A lot of questions come up about resale of electric vehicles. In the case of the Coda, we spend a lot of time talking about the subsequent use of a vehicle once it has been removed from the “new list.” You buy a new electric car, you worry about things like when do you have to do to replace the battery?
Well, first of all, our warranty is ten years or 100,000 miles. At 100,000 miles our vehicle still retains
93 percent of its charging capability or only loses 7 percent of its capacity. So, this vehicle will have a life beyond that first owner, it could go to a second owner – probably a third owner because it has an expected range well over 250,000 miles usable operation. So, in a fleet application they can go four, five, six years on this battery and not have to worry about the replacement and still theoretically have an outlet in the used car market, just like and ICE.
Obviously you have got the GM Volt and the Nissan Leaf and others will be joining the space. Why Coda?
Well, Coda, interestingly enough, was a concept born from Miles Rubin who had low speed electric cars; a very smart entrepreneur. He did not understand why the OEMs were not bringing electric cars to the general public so we tried to bring a practical family oriented sedan to the marketplace with segment leading range. I think we have been very successful in this task.
I don’t know – and this is a tough one to address – I am not sure how serious some of the OEMs will be in the electric vehicle market, as they will just attain some minimum production requirements. However, it seems like Nissan is pretty serious about it. We still think there is a great opportunity as this growth continues; there is a lot of room for additional manufacturers in this segment. Our plans are not just to be a North American automotive company. We plan on eventually going into the Asian and European markets. Maybe not this particular vehicle but with products down the road.

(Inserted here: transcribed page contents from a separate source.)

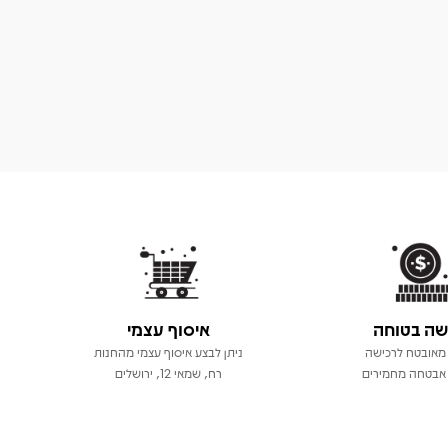
שה בטוחה
איסוף עצמי
מאובטח לרכישה
ניתן לבצע איסוף עצמי מהחנות
אבטחה מחמירים
רח, שמאי 12, ירושלים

You are headquartered in Los Angeles. Where are these vehicles available?
Well, right now we have launched in the California marketplace because the infrastructure with EVSEs, as well as some of the attitudes for alternative vehicles is its strongest. So, we believe over half the market, not only for any hybrid vehicle but for electric vehicles, will be in California. And then, of course, you move up the coast into Washington and Oregon who will have similar attitudes for alternative fuels. A little later, the other coastal markets.
Our plan is to be available in all major markets through the 2013 timeframe. California is a stronghold and we are going to roll out slowly, again, as the demand goes up for the product and as the industry begins to accept battery electric vehicles. We believe there is a great opportunity not only for some of the OEMs but for some new players of which, interestingly enough, we have three new players. One is a fully electric vehicle, one is a range extended – and they have all come out of California, which is kind of interesting in the auto industry. That is not a normal place for automotive manufacturers to create vehicles.
BIO
Bill Beasley has served as the Vice President of Automotive Sales since April 2011. Prior to coming to Coda, Bill was employed by General Motors (GM) for over 35 years in a variety of sales management and executive positions. The early part of his career was spent in service and sales positions working directly with the Chevrolet Dealer organizations in various parts of the country.
Bill holds a Bachelor’s degree in Industrial Administration from General Motors Institute (now Kettering University).